Deixando um pouco o contexto político de lado, vamos olhar para a figura de Guedes e entender, também, quais seriam suas motivações para ficar (ou não) por mais quatro anos.
O atual chefe da Economia bateu na trave em 1985, durante a formação da equipe de governo de Tancredo Neves – que não chegou a ser empossado –, mas acabou recusando o cargo por pressão de colegas próximos do mercado financeiro e alguns desencontros com a equipe do Banco Central, onde poderia ter sido diretor. Em 1989, foi o responsável pelo segmento de economia do plano de governo do empresário e candidato à Presidência, Guilherme Afif Domingos.
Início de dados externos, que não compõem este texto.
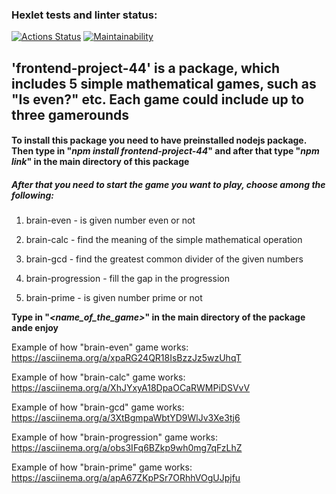 ### Hexlet tests and linter status:
[![Actions Status](https://github.com/kinddoctor/frontend-project-44/workflows/hexlet-check/badge.svg)](https://github.com/kinddoctor/frontend-project-44/actions)
[![Maintainability](https://api.codeclimate.com/v1/badges/9bffb077285915735531/maintainability)](https://codeclimate.com/github/kinddoctor/frontend-project-44/maintainability)

 ## 'frontend-project-44' is a package, which includes 5 simple mathematical games, such as "Is even?" etc. Each game could include up to three gamerounds ##
 
#### To install this package you need to have preinstalled nodejs package. Then type in "*npm install frontend-project-44*" and after that type "*npm link*" in the main directory of this package  ####
##### After that you need to start the game you want to play, choose among the following: #####

1. brain-even - is given number even or not

2. brain-calc - find the meaning of the simple mathematical operation

3. brain-gcd - find the greatest common divider of the given numbers

4. brain-progression - fill the gap in the progression

5. brain-prime - is given number prime or not

**Type in "*<name_of_the_game>*" in the main directory of the package ande enjoy**


Example of how "brain-even" game works: https://asciinema.org/a/xpaRG24QR18IsBzzJz5wzUhqT

Example of how "brain-calc" game works: https://asciinema.org/a/XhJYxyA18DpaOCaRWMPiDSVvV

Example of how "brain-gcd" game works: https://asciinema.org/a/3XtBgmpaWbtYD9WlJv3Xe3tj6

Example of how "brain-progression" game works: https://asciinema.org/a/obs3IFq6BZkp9wh0mg7qFzLhZ

Example of how "brain-prime" game works: https://asciinema.org/a/apA67ZKpPSr7ORhhVOgUJpjfu
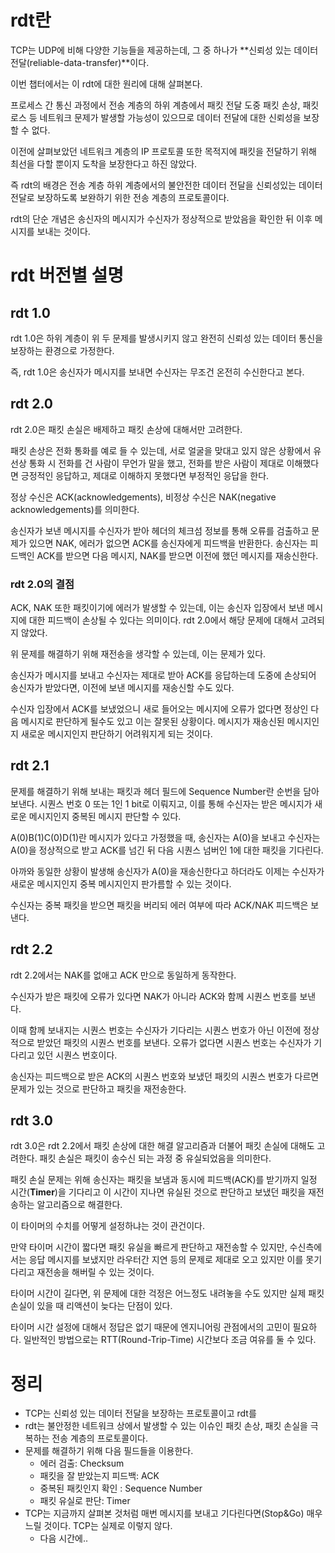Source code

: # rdt란

TCP는 UDP에 비해 다양한 기능들을 제공하는데, 그 중 하나가 **신뢰성 있는 데이터 전달(reliable-data-transfer)**이다.

이번 챕터에서는 이 rdt에 대한 원리에 대해 살펴본다.

프로세스 간 통신 과정에서 전송 계층의 하위 계층에서 패킷 전달 도중 패킷 손상, 패킷 로스 등 네트워크 문제가 발생할 가능성이 있으므로 데이터 전달에 대한 신뢰성을 보장할 수 없다.

이전에 살펴보았던 네트워크 계층의 IP 프로토콜 또한 목적지에 패킷을 전달하기 위해 최선을 다할 뿐이지 도착을 보장한다고 하진 않았다.

즉 rdt의 배경은 전송 계층 하위 계층에서의 불안전한 데이터 전달을 신뢰성있는 데이터 전달로 보장하도록 보완하기 위한 전송 계층의 프로토콜이다.

rdt의 단순 개념은 송신자의 메시지가 수신자가 정상적으로 받았음을 확인한 뒤 이후 메시지를 보내는 것이다.

# rdt 버전별 설명

## rdt 1.0

rdt 1.0은 하위 계층이 위 두 문제를 발생시키지 않고 완전히 신뢰성 있는 데이터 통신을 보장하는 환경으로 가정한다.

즉, rdt 1.0은 송신자가 메시지를 보내면 수신자는 무조건 온전히 수신한다고 본다.

## rdt 2.0

rdt 2.0은 패킷 손실은 배제하고 패킷 손상에 대해서만 고려한다.

패킷 손상은 전화 통화를 예로 들 수 있는데, 서로 얼굴을 맞대고 있지 않은 상황에서 유선상 통화 시 전화를 건 사람이 무언가 말을 했고, 전화를 받은 사람이 제대로 이해했다면 긍정적인 응답하고, 제대로 이해하지 못했다면 부정적인 응답을 한다.

정상 수신은 ACK(acknowledgements), 비정상 수신은 NAK(negative acknowledgements)를 의미한다.

송신자가 보낸 메시지를 수신자가 받아 헤더의 체크섬 정보를 통해 오류를 검출하고 문제가 있으면 NAK, 에러가 없으면 ACK를 송신자에게 피드백을 반환한다. 송신자는 피드백인 ACK를 받으면 다음 메시지, NAK를 받으면 이전에 했던 메시지를 재송신한다.

### rdt 2.0의 결점

ACK, NAK 또한 패킷이기에 에러가 발생할 수 있는데, 이는 송신자 입장에서 보낸 메시지에 대한 피드백이 손상될 수 있다는 의미이다.  rdt 2.0에서 해당 문제에 대해서 고려되지 않았다.

위 문제를 해결하기 위해 재전송을 생각할 수 있는데, 이는 문제가 있다.

송신자가 메시지를 보내고 수신자는 제대로 받아 ACK를 응답하는데 도중에 손상되어 송신자가 받았다면, 이전에 보낸 메시지를 재송신할 수도 있다.

수신자 입장에서 ACK를 보냈었으니 새로 들어오는 메시지에 오류가 없다면 정상인 다음 메시지로 판단하게 될수도 있고 이는 잘못된 상황이다. 메시지가 재송신된 메시지인지 새로운 메시지인지 판단하기 어려워지게 되는 것이다.

## rdt 2.1

문제를 해결하기 위해 보내는 패킷과 헤더 필드에 Sequence Number란 순번을 담아 보낸다. 시퀀스 번호 0 또는 1인 1 bit로 이뤄지고, 이를 통해 수신자는 받은 메시지가 새로운 메시지인지 중복된 메시지 판단할 수 있다.

A(0)B(1)C(0)D(1)란 메시지가 있다고 가정했을 때, 송신자는 A(0)을 보내고 수신자는 A(0)을 정상적으로 받고 ACK를 넘긴 뒤 다음 시퀀스 넘버인 1에 대한 패킷을 기다린다.

아까와 동일한 상황이 발생해 송신자가 A(0)을 재송신한다고 하더라도 이제는 수신자가 새로운 메시지인지 중복 메시지인지 판가름할 수 있는 것이다.

수신자는 중복 패킷을 받으면 패킷을 버리되 에러 여부에 따라 ACK/NAK 피드백은 보낸다.

## rdt 2.2

rdt 2.2에서는 NAK를 없애고 ACK 만으로 동일하게 동작한다.

수신자가 받은 패킷에 오류가 있다면 NAK가 아니라 ACK와 함께 시퀀스 번호를 보낸다.

이때 함께 보내지는 시퀀스 번호는 수신자가 기다리는 시퀀스 번호가 아닌 이전에 정상적으로 받았던 패킷의 시퀀스 번호를 보낸다. 오류가 없다면 시퀀스 번호는 수신자가 기다리고 있던 시퀀스 번호이다.

송신자는 피드백으로 받은 ACK의 시퀀스 번호와 보냈던 패킷의 시퀀스 번호가 다르면 문제가 있는 것으로 판단하고 패킷을 재전송한다.

## rdt 3.0

rdt 3.0은 rdt 2.2에서 패킷 손상에 대한 해결 알고리즘과 더불어 패킷 손실에 대해도 고려한다. 패킷 손실은 패킷이 송수신 되는 과정 중 유실되었음을 의미한다.

패킷 손실 문제는 위해 송신자는 패킷을 보냄과 동시에 피드백(ACK)를 받기까지 일정 시간(**Timer**)을 기다리고 이 시간이 지나면 유실된 것으로 판단하고 보냈던 패킷을 재전송하는 알고리즘으로 해결한다.

이 타이머의 수치를 어떻게 설정하냐는 것이 관건이다.

만약 타이머 시간이 짧다면 패킷 유실을 빠르게 판단하고 재전송할 수 있지만, 수신측에서는 응답 메시지를 보냈지만 라우터간 지연 등의 문제로 제대로 오고 있지만 이를 못기다리고 재전송을 해버릴 수 있는 것이다.

타이머 시간이 길다면, 위 문제에 대한 걱정은 어느정도 내려놓을 수도 있지만 실제 패킷 손실이 있을 때 리액션이 늦다는 단점이 있다.

타이머 시간 설정에 대해서 정답은 없기 때문에 엔지니어링 관점에서의 고민이 필요하다. 일반적인 방법으로는 RTT(Round-Trip-Time) 시간보다 조금 여유를 둘 수 있다.

# 정리

- TCP는 신뢰성 있는 데이터 전달을 보장하는 프로토콜이고 rdt를
- rdt는 불안정한 네트워크 상에서 발생할 수 있는 이슈인 패킷 손상, 패킷 손실을 극복하는 전송 계층의 프로토콜이다.
- 문제를 해결하기 위해 다음 필드들을 이용한다.
    - 에러 검출: Checksum
    - 패킷을 잘 받았는지 피드백: ACK
    - 중복된 패킷인지 확인 : Sequence Number
    - 패킷 유실로 판단: Timer
- TCP는 지금까지 살펴본 것처럼 매번 메시지를 보내고 기다린다면(Stop&Go) 매우 느릴 것이다. TCP는 실제로 이렇지 않다.
    - 다음 시간에..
Como aponta a excelente reportagem de Ana Clara Costa à Revista Piauí, participar do governo na área econômica sempre foi um sonho de Guedes. Após constatar que o apresentador Luciano Huck não iria concorrer à presidência em 2018, o economista se aproximou de Bolsonaro por meio da interlocução de Marcos Cintra ainda em 2017 e convenceu nomes de mercado – Salim Mattar, Paulo Uebel, Roberto Castello Branco, Roberto Campos Neto e cia. – de que poderia convencer o atual presidente a defender posições liberais.
Perdeu alguns colegas “de trincheira” pelo caminho, contrariado, mas sempre respeitou a decisão de Bolsonaro, admitindo que a política cativa seus mártires. Mas fez questão, sempre, de reforçar: a desistência não é uma opção – seja por vaidade, seja por princípios, seja pelo idealismo de construir um Brasil mais liberal.
Segundo o próprio Guedes, a confiança de Bolsonaro ainda persiste, e seu papel no governo é de tal importância que a sua saída representaria uma catástrofe para o País. Em entrevista à repórter, o Chicago Boy afirmou: “Amigos me perguntam: como você está conseguindo ficar aí? Três meses depois, eu apresento o Banco Central independente, envio a MP da privatização da Eletrobras, faço andar a privatização dos Correios. Aí eles vêm e dizem: ainda bem que você não saiu”.
É desse combustível que o Posto Ipiranga de Bolsonaro se abastece, e é por conta dele que não vê problemas em continuar no governo, não obstante as enormes dificuldades impostas à agenda liberal, até 2022 – ou mesmo 2026, caso o presidente renove seus votos de confiança no ministro e em sua visão de mundo.